We, as in America, as a nation, are dicks to trees. It’s totally their fault, standing there all majestic and in our way. Not even moving when they see fires. Trees are dumbasses, and we shouldn’t mourn them. That’s at least what we tell ourselves, to make us feel better about that whole “we are dicks to trees” thing.
So how much of dicks are we to trees? Well, the oldest known tree lives in the White Mountains. It was measured by Tom Harlan, a researcher at the Laboratory of Tree-Ring Research at the University of Arizona, in 2012. That tree is, as of the writing of this article, 5,066 years old. And we are such dicks to trees that, out of fear that we’d destroy it out of pure delightful spite, Harlan straight up wouldn’t tell anyone where it was. And guess what? Harlan died the following year, possibly taking his secret to his grave (okay realistically it was recorded at the Laboratory of Tree-Ring Research, but it feels cooler to pretend that this 5,000 year old tree is hidden in a random forest like nature’s Ark of the Covenant). There is a non-zero chance that this tree has since been killed by some dumbass hiker, or some man-made forest fire, because this is America dammit, and we’re real good at killing things.
No, seriously. Three of the oldest trees to have ever graced this planet since the dawn of man have been destroyed by good old American know-how. Let’s talk about dead trees.
Three of the Oldest Trees of All Time (Were Killed by Americans)
Trees are pretty crazy, if you take a moment to sit back and think about it. They’re practically ageless, continually produce leaves and nuts and sometimes fruit, and can’t even run away a little when we go to chop them down to grind up their corpses to make sheets of tissue paper to wipe our asses. Trees can, and do, die of natural causes, but their sedentary lifestyle allows for a much longer lifespan than your typical…well anything else on the planet. In fact, we’ve discovered dozens of trees that were alive during the Roman Empire, which is crazy to think about.
We also have killed three of them. Which is even crazier to think about. Here are three trees that were older than Christ before Americans put them out of their leafy misery.
Mother of the Forest: 2,520 Years Old
While we’re still pretty dumb (and dickish) to trees, in the mid-19th century we were actively idiots (and dicks) to them. Honestly, the best thing to ever happen to trees was the internet, since bored people now don’t have to do the kind of shit that ended up killing the Mother of the Forest, a 328 foot tall sequoia that lived in the Sierra Nevada Mountains from 667 BC until 1854 when it came down with a fatal case of “interested dumb gold miners.” See, back before the television, or readily available pornography, it was very popular to take down huge trees and transport them to big cities as entertainment. Seriously, people had so little to do back then that they were limited to “die of dysentery” and “gawk at a giant cut-down tree” as their sources of distraction.

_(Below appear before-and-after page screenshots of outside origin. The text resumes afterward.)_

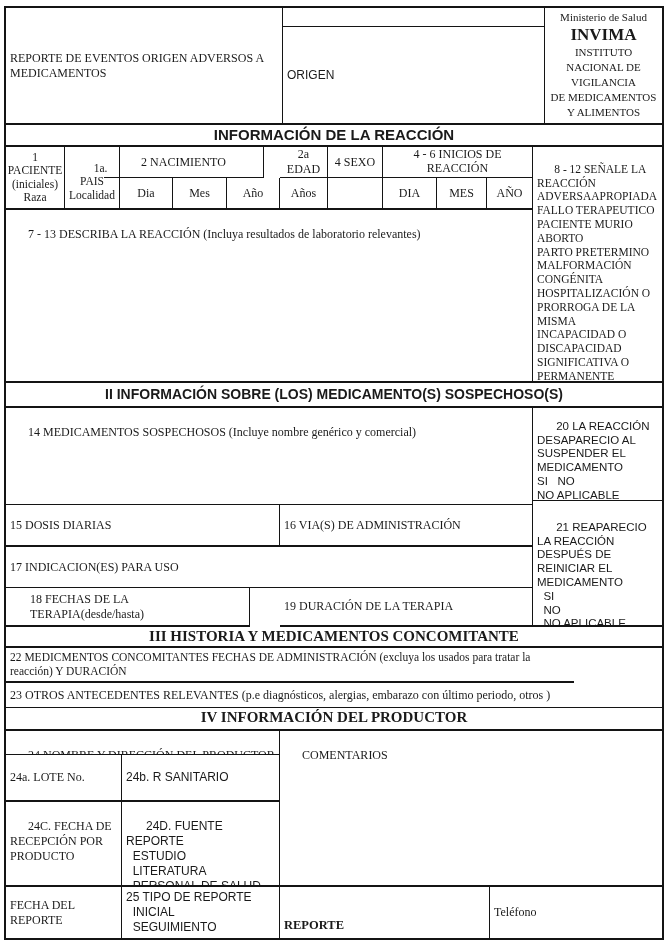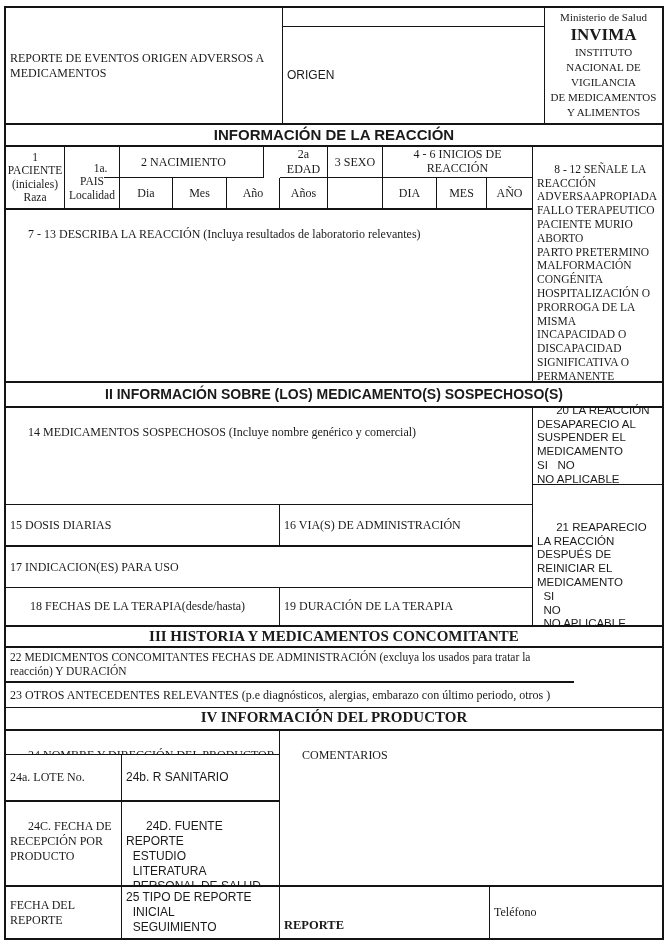--- a/index.html
+++ b/index.html
@@ -68,21 +68,21 @@
       <span>1a. PAIS
 Localidad</span>
     </div>
     <div class="cell ctr" style="left:98px;top:139px;width:160px;height:31px;">
       <span>2 NACIMIENTO</span>
     </div>
     <div class="cell ctr" style="left:274px;top:139px;width:48px;height:31px;">
       <span>2a EDAD</span>
     </div>
     <div class="cell ctr" style="left:322px;top:139px;width:55px;height:31px;">
-      <span>3 SEXO</span>
+      <span>4 SEXO</span>
     </div>
     <div class="cell ctr tight" style="left:377px;top:139px;width:150px;height:31px;">
       <span>4 - 6 INICIOS DE REACCIÓN</span>
     </div>
 
     <div class="cell tB ctr" style="left:114px;top:170px;width:53px;height:32px;">
       <span>Dia</span>
     </div>
     <div class="cell tB ctr" style="left:167px;top:170px;width:54px;height:32px;">
       <span>Mes</span>
@@ -120,21 +120,21 @@
       <span>7 - 13 DESCRIBA LA REACCIÓN (Incluya resultados de laboratorio relevantes)</span>
     </div>
 
     <div class="cell noR tB band band-sans" style="left:0;top:375px;width:656px;height:25px;font-size:14px;">
       <span>II INFORMACIÓN SOBRE (LOS) MEDICAMENTO(S) SOSPECHOSO(S)</span>
     </div>
 
     <div class="cell" style="left:0;top:400px;width:527px;height:97px;">
       <span>14 MEDICAMENTOS SOSPECHOSOS (Incluye nombre genérico y comercial)</span>
     </div>
-    <div class="cell noR sans fs115" style="left:527px;top:380px;width:129px;height:97px;">
+    <div class="cell noR sans fs115" style="left:527px;top:396px;width:129px;height:97px;">
       <span>20 LA REACCIÓN DESAPARECIO AL SUSPENDER EL MEDICAMENTO
 SI   NO
 NO APLICABLE</span>
     </div>
 
     <div class="cell tB vctr" style="left:0;top:497px;width:274px;height:42px;">
       <span>15 DOSIS DIARIAS</span>
     </div>
     <div class="cell tB vctr" style="left:274px;top:497px;width:253px;height:42px;text-align:center;">
       <span>16 VIA(S) DE ADMINISTRACIÓN</span>
@@ -143,21 +143,21 @@
       <span>21 REAPARECIO LA REACCIÓN DESPUÉS DE REINICIAR EL MEDICAMENTO
   SI
   NO
   NO APLICABLE</span>
     </div>
 
     <div class="cell vctr" style="left:0;top:539px;width:527px;height:41px;">
       <span>17 INDICACION(ES) PARA USO</span>
     </div>
 
-    <div class="cell tB vctr" style="left:0;top:580px;width:274px;height:39px;padding-left:24px;">
+    <div class="cell tB vctr" style="left:0;top:580px;width:244px;height:39px;padding-left:24px;">
       <span>18 FECHAS DE LA TERAPIA(desde/hasta)</span>
     </div>
     <div class="cell tB vctr" style="left:274px;top:580px;width:253px;height:39px;">
       <span>19 DURACIÓN DE LA TERAPIA</span>
     </div>
 
     <div class="cell noR tB band band-serif" style="left:0;top:619px;width:656px;height:21px;">
       <span>III HISTORIA Y MEDICAMENTOS CONCOMITANTE</span>
     </div>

The Mother of the Forest, which was later given the name The Big Stump (we’ll give you one fucking guess why), was the oldest tree (that we know of) to suffer at the hands of these bored 19th century Americans, but we didn’t even do it the service of cutting it down. Instead, because again back in 1854 we were jackasses, 60 tons of bark was removed over the course of 90 days, which would eventually be reassembled at exhibitions. So not only were people spending time (and money!) just staring at giant dead trees back then, but this particular tree was just a hollow tube of bark, glued together for city folk. That’s absurd.
The thing with bark is that it’s kind of like a tree’s skin, and as we learned in the movie Se7en, if you take off someone’s skin, they can survive for a little bit, but they’re going to die. Sure enough, by the end of the 1850s, the tree no longer grew foliage and was essentially dead. Some planned on turning the tree corpse into a tourist attraction, with a staircase carved into it, but that fell through, until finally much of the remainder of the tree was destroyed in 1908 by a fire (a fire it would have survived if, you know, it had its fucking bark.)
This story did actually cause a bit of an uproar, because as much as we are dicks to trees, Americans appreciate old things, and get kind of pissed off when old things are killed for stupid reasons. In the aftermath of the death of the Mother of the Forest, a lot of regulations were passed and the section of sequoias where the burned remnants of the tree can be found was conserved, eventually to become a state park.
The Senator: 3,500 Years Old
Now, for all our talk about “we’re so awful to trees” we want to take a moment to say that we totally support cutting down trees. We have it on good (made up) authority that trees are racist. This article isn’t about “saving the trees” so much as it’s about “calling out people for being idiots, who happened to do so by killing historic trees.” But now that we’re clear on that, here’s the next tree on our list that, surprise, was also killed in a stupid way by stupid people.
The Senator was a 125 foot tall bald cypress tree located in the originally-named Big Tree Park in Longwood Florida. Even though it was surrounded by swamp, people often would go through impressive lengths to see the tree before a walkway was eventually built. Interestingly, The Senator almost died through no fault of any American back in 1925. That was the year that hurricane swept through and destroyed the top of the tree, lopping off nearly 50 feet of its original height. Still, it persevered much like it had since roughly 1500 BC.
That is, until 2012 when a 26-year-old Florida woman accidentally burned it to the fucking ground. Now, it’s one thing to burn down a tree that was 1,500 years old at the time Christ walked the world. It’s quite another thing to do so because you accidentally set a fire while doing meth. For those of you doing the math at home, The Senator survived 3,500, as well as being crippled by a hurricane. But apparently none of that is as powerful as meth.
Meth-kills more than just your teeth and relationships.
But the oldest tree ever killed by an American occurred in arguably the dumbest way imaginable, simply because we should have known better.
Prometheus: 4,862 Years Old
Prometheus was a bristlecone pine that stood at around 20 feet. It also was a tree that was nearly 5,000 years old when it was cut down. It had been discovered in the 1950s, though no one was quite sure how old it was at the time. And here’s where the impressive stupidity comes to play. A graduate student named Donald Rusk Currey was trying to get a core sample of the tree, and his corer got stuck. So, he had a helpful park ranger chop the tree down.
It wasn’t until examining the now very dead tree that Currey discovered he had chopped down the oldest living single organism to have ever been discovered on the planet.
Currey would go on to have a pretty successful career before passing away at the age of 70 from non-tree related causes, but he was always known as “that jackass who cut down the oldest tree in the world.” That is no longer the case, since the tree that Tom Harlan discovered and then decided to not tell us where it was proved to break that record. But then again, knowing how we are such dicks to trees, that’s probably been killed too.